- **Selected text**
---+---

To: bull_dozer who wrote (183520)2/3/2022 9:57:45 PM
From: bull_dozer  Read Replies (2) | Respond to of 217740
 
The Grand Finale

Plus Jerome Powell's nightmarish visions, escaped baboons, a Maple Leaf Revolution and more...

- Bill Bonner

We were on the “thread” yesterday…. Our investment director, Tom Dyson, was leading a discussion, loosely, on what will likely happen to gold as the debt bubble pops.

Readers’ comments were impressive. Thoughtful. Intelligent. We could barely keep up. (You can find it on our BonnerPrivateResearch website, right here.)

But each one had us wondering even more… how does this amazing circus end? What is the Grand Finale?

Brian Hirschmann of Hirschmann Capital:

Since 1800, 51 out of 52 countries with gross government debt greater than 130% have defaulted, either through restructuring, devaluation, high inflation or outright default.

Government debt in the US went to 130% of GDP in 2020. It has since retreated slightly. But it won’t be long before it hits 130% again...and then 140%. And then what?

When we left you yesterday, we were just doing a little simple math. What we discovered was that it was impossible to refinance America’s enormous debt at anything approaching ‘normal’ interest rates.

Just to rehearse the numbers, we figured that a normal ‘real’ (after inflation) rate would be about 3%. With inflation at 7%, that means the nominal rate would have to be about 10%. Is there any way to refinance America’s $86 trillion in debt at 10%? Nope. It’s not possible… it would mean debt service payments of more than a third of GDP.

...
...

---+---

- **Listed records**

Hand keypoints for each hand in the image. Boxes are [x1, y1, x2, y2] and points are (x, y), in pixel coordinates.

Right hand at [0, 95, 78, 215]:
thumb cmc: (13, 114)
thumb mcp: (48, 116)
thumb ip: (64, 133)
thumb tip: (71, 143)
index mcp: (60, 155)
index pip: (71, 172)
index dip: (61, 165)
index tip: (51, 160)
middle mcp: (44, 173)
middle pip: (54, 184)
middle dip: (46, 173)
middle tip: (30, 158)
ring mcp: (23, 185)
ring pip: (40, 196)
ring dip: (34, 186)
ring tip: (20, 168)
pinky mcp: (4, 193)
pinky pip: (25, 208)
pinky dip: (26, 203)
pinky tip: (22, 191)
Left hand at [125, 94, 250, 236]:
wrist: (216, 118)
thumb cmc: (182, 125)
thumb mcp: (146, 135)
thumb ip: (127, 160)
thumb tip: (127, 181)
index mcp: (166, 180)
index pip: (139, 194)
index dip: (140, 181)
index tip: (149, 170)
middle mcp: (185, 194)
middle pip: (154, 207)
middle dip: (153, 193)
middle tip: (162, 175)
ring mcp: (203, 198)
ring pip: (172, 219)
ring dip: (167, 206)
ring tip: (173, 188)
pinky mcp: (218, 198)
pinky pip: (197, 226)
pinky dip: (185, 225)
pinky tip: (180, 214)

---+---

- **Work order**
List the forms of default that the "Grand Finale" text gives for countries whose gross government debt exceeded 130%.

- **Response to this exercise**
Restructuring, devaluation, high inflation, outright default